Ha! This logic is, ostensibly, a percentage based on how many repetitions remain to be performed before a device is considered ‘away’. This is not particularly elegant or inspired, haha.
Yes, I have looked at the bayesian sensor, but I haven’t implemented it yet as a replacement for the simple max_min average. Likely a good idea to experiment with.
For the git command, you could stash, pull, and pop your changes back. Like this:
Hmm. Scan durations are not quite that consistent on my end. I’ll see what’s going on with that. I’m not seeing this behavior on mine and it shouldn’t really be possible based on the loops.
@PianSom - found the bug relating to duration. Thanks for pointing this out. Corrected. I have not been able to narrow down why your second line is failing.
Maybe a dumb question, but does mosquito get installed to every Raspberry Pi Zero W you use in this project? If one has mosquito already in use for other things, does it still need to be installed on any of the Raspberry Pi Zero W’s used in this project?
The instructions on github are for a complete soup to nuts installation. If you already have mosquitto successfully installed, there’s no need to reinstall.

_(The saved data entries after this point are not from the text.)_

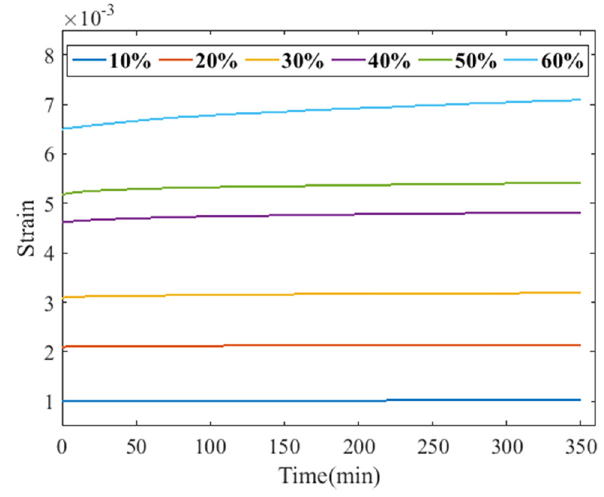
Figure 4: The strain history during the creep experiment.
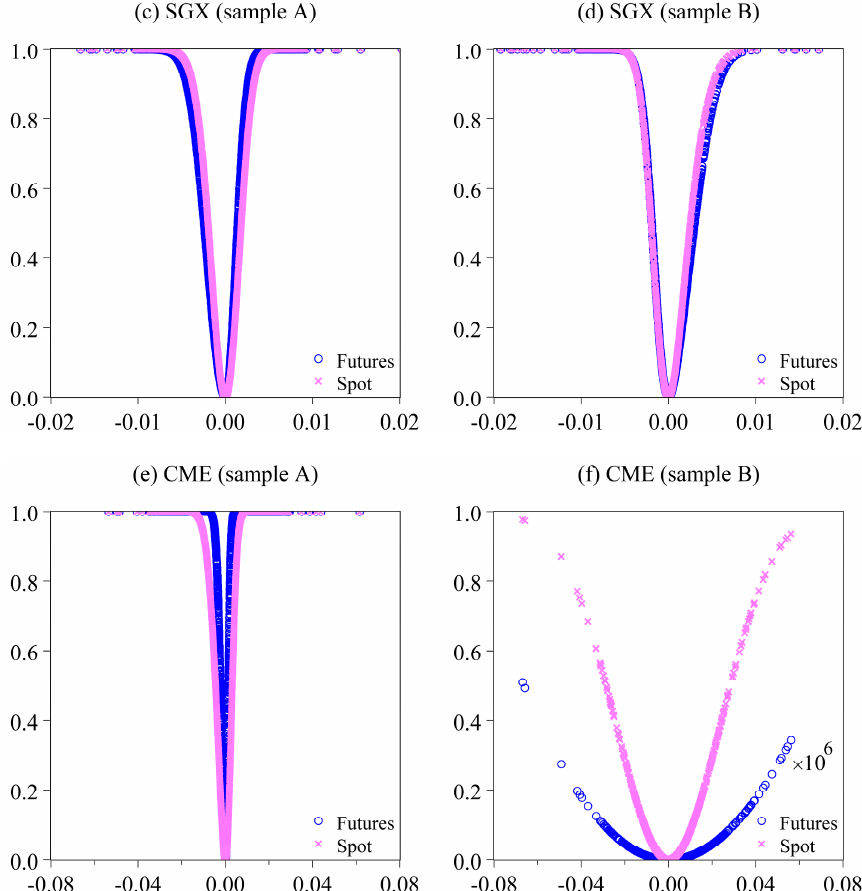
Figure A1. Spot–futures transition functions. Notes: ( a – f ) plot the Nikkei spot–futures transition functions estimated from Equations (8) and (9). T ( z t − d ) on the vertical axis is plotted against z t − d on the horizontal axis. For ( f ) only, since the spot γ is very large in value, the parameters are standardised by dividing γ ( θ ) by the sample variance (standard deviation) of z t − d ; the estimates of the futures transition function are multiplied by 10 6 .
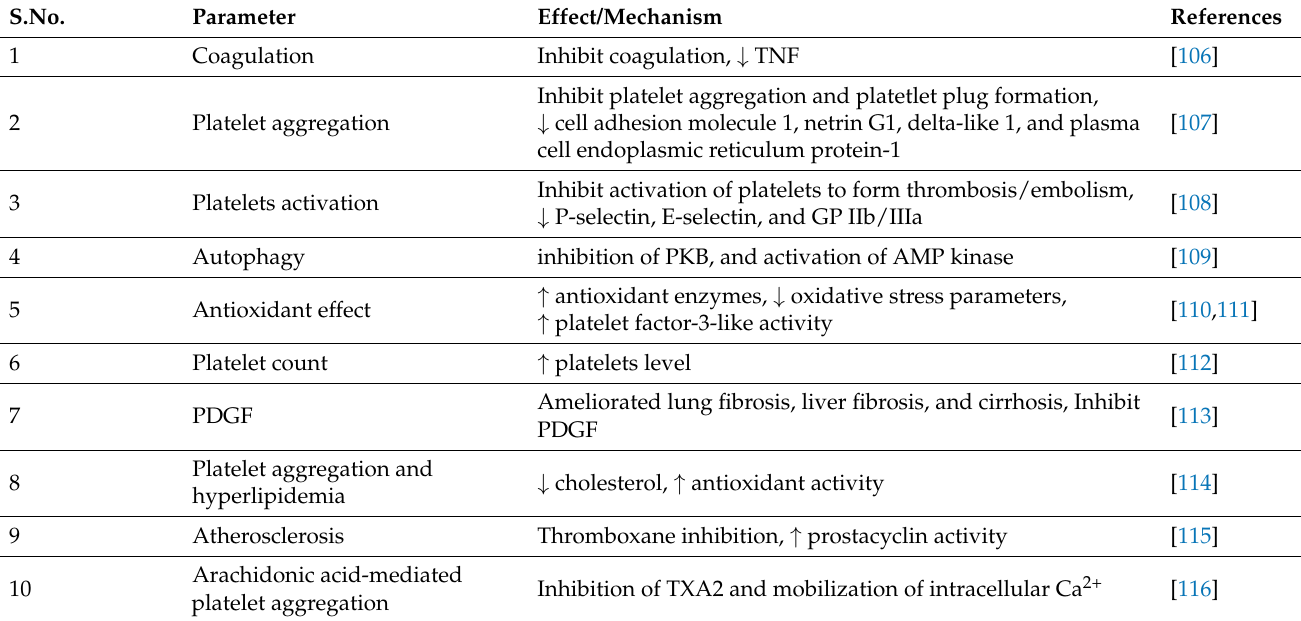
Table 1. Effects of curcumin on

@andrewjfreyer - latest version working smoothly; no blank lines atm. I’m slightly curious what scan_duration_ms means if a device isn’t found, but that’s not really important. I’m seeing quite a wide (factor of 5) variety of times while seated still, so it seems to be of little value.
UPDATE - just saw the following sequence fro my wife’s iPhone:
(Don’t ask me, I don’t know why she calls her phone IbbleDibble)
@gumbo and @eBoon - I’m running the script on a Pi that I use as my Mosquitto broker (and Appdaemon machine, and pihole server) with no issues. I installed following the excellent instructions from Step 3, omitting Step 8. Obviously you need a Pi with Bluetooth!
@eBoon nope! I’m running this also on an original pi that has an adapter. The only difference for installation is to note whether you’re running jessie or wheezy.
@PianSom The scan duration is the duration that takes for hcitool to return a scan. If it doesn’t find anything, it’ll timeout after about 5 seconds, default. That’s what you’re seeing with the 5000ms just after you turn bluetooth off on her phone.
In some cases, I’ve noticed the same behavior - that hcitool returns nearly immediately. I’d guess this is internal caching, but I’m not sure I care enough to investigate.
I agree that the time to scan appears to be - at best - only moderately interesting. It seems to be loosely correlated to distance in my testing, but not by much.
The exact time between MQTT messages will not necessarily be the delay between scans. The ‘between’ scans item is the delay between each scan of each owner device in the list. Workflow is this:
First Listed Owner Device > Scan > Present? > Wait 30 Seconds > Second Listed Owner Device > Scan > … and so on
So, I would expect that the Tom’s iPhone topic would receive an MQTT message every 90 seconds if you have three owner devices registered. The devices are scanned sequentially to keep the work on the bluetooth hardware down.
At what point does a device go “away”? Is it the first time that the confidence level goes to 0? Trying to understand when the “delayBetweenOwnerScansWhenAway” takes effect?
After some testing tonight with three phones and using the default values from behavior_presence with one instance of presence.sh running (1 Pi), here’s what I am seeing when testing the time it takes to notice that a phone has come back within BT range:
Best case scenario for reporting a re-connection when in BT range (test by turning BT off and then back on) is 1 second or less - GOOD!
Worst case scenario for reporting a re-connection is 70 seconds. Not as good.
The range of re-connection times is caused by the looping of the script and the sleeps - since the script loops through each device, if the phone comes in range right after the script checked for it’s presence, it must wait for the check of the other phones + the time of the wait scan delay (default 30 seconds between phones). This worst case scenario time would be mitigated by the number of instances (Pi’s) that are setup to run the script - so the more Pi’s the better chance the phone has to be scanned during the scanning loops. For every phone that you add into the loop - the worst case scenario would increase by 30 seconds. If the phone’s BT comes within range at just the right time - then detection and subsequent mqtt notification is practically instantaneous.
I understand that by decreasing the delays in the behavior_presence file, I can bring the worst case scenario down, but since I will eventually have a total of 5 phones being checked I’m not sure that the presence detection will be fast enough for my use…
Does this make sense? Am I misunderstanding anything?
Thank you again for your efforts and sharing this project - I’m still hoping to be able to use this to help with my presence detection.